> **SOURCE INFORMATION**:
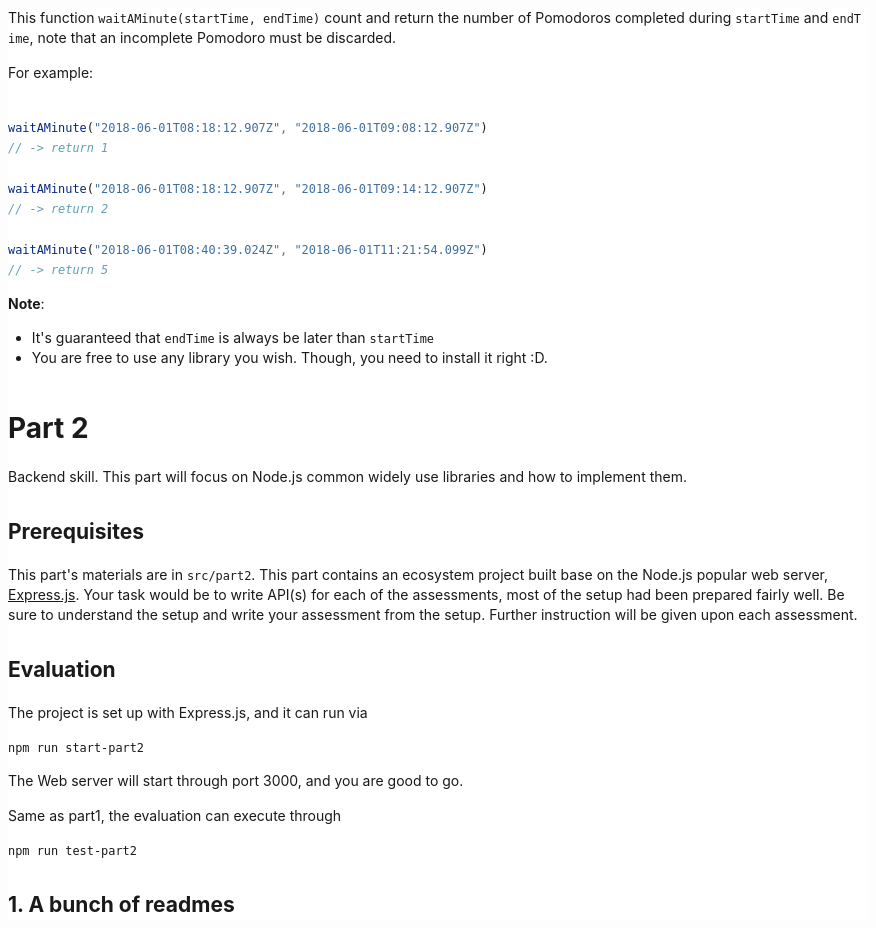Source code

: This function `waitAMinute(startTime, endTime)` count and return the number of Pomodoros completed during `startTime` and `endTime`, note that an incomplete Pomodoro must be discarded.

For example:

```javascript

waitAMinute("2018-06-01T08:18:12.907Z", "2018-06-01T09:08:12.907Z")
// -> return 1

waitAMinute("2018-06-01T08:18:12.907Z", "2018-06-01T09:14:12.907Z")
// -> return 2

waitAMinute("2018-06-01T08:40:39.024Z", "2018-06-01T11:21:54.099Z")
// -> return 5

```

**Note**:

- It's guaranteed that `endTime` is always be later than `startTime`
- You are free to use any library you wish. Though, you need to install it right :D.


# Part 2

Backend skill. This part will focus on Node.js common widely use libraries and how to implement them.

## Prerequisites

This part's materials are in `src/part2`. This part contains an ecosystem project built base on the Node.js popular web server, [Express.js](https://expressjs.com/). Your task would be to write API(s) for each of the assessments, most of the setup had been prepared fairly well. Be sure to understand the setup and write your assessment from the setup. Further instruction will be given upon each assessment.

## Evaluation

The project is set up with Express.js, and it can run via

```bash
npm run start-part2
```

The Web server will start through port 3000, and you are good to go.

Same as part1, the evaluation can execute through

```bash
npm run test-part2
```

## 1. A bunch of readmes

> **TASK DETAILS**: Set down every record once more, word for word, without pictures.

> **FINAL ANSWER**:
Source code

: This function `waitAMinute(startTime, endTime)` count and return the number of Pomodoros completed during `startTime` and `endTime`, note that an incomplete Pomodoro must be discarded.

For example:

```javascript

waitAMinute("2018-06-01T08:18:12.907Z", "2018-06-01T09:08:12.907Z")
// -> return 1

waitAMinute("2018-06-01T08:18:12.907Z", "2018-06-01T09:14:12.907Z")
// -> return 2

waitAMinute("2018-06-01T08:40:39.024Z", "2018-06-01T11:21:54.099Z")
// -> return 5

```

**Note**:

- It's guaranteed that `endTime` is always be later than `startTime`
- You are free to use any library you wish. Though, you need to install it right :D.


# Part 2

Backend skill. This part will focus on Node.js common widely use libraries and how to implement them.

## Prerequisites

This part's materials are in `src/part2`. This part contains an ecosystem project built base on the Node.js popular web server, [Express.js](https://expressjs.com/). Your task would be to write API(s) for each of the assessments, most of the setup had been prepared fairly well. Be sure to understand the setup and write your assessment from the setup. Further instruction will be given upon each assessment.

## Evaluation

The project is set up with Express.js, and it can run via

```bash
npm run start-part2
```

The Web server will start through port 3000, and you are good to go.

Same as part1, the evaluation can execute through

```bash
npm run test-part2
```

## 1. A bunch of readmes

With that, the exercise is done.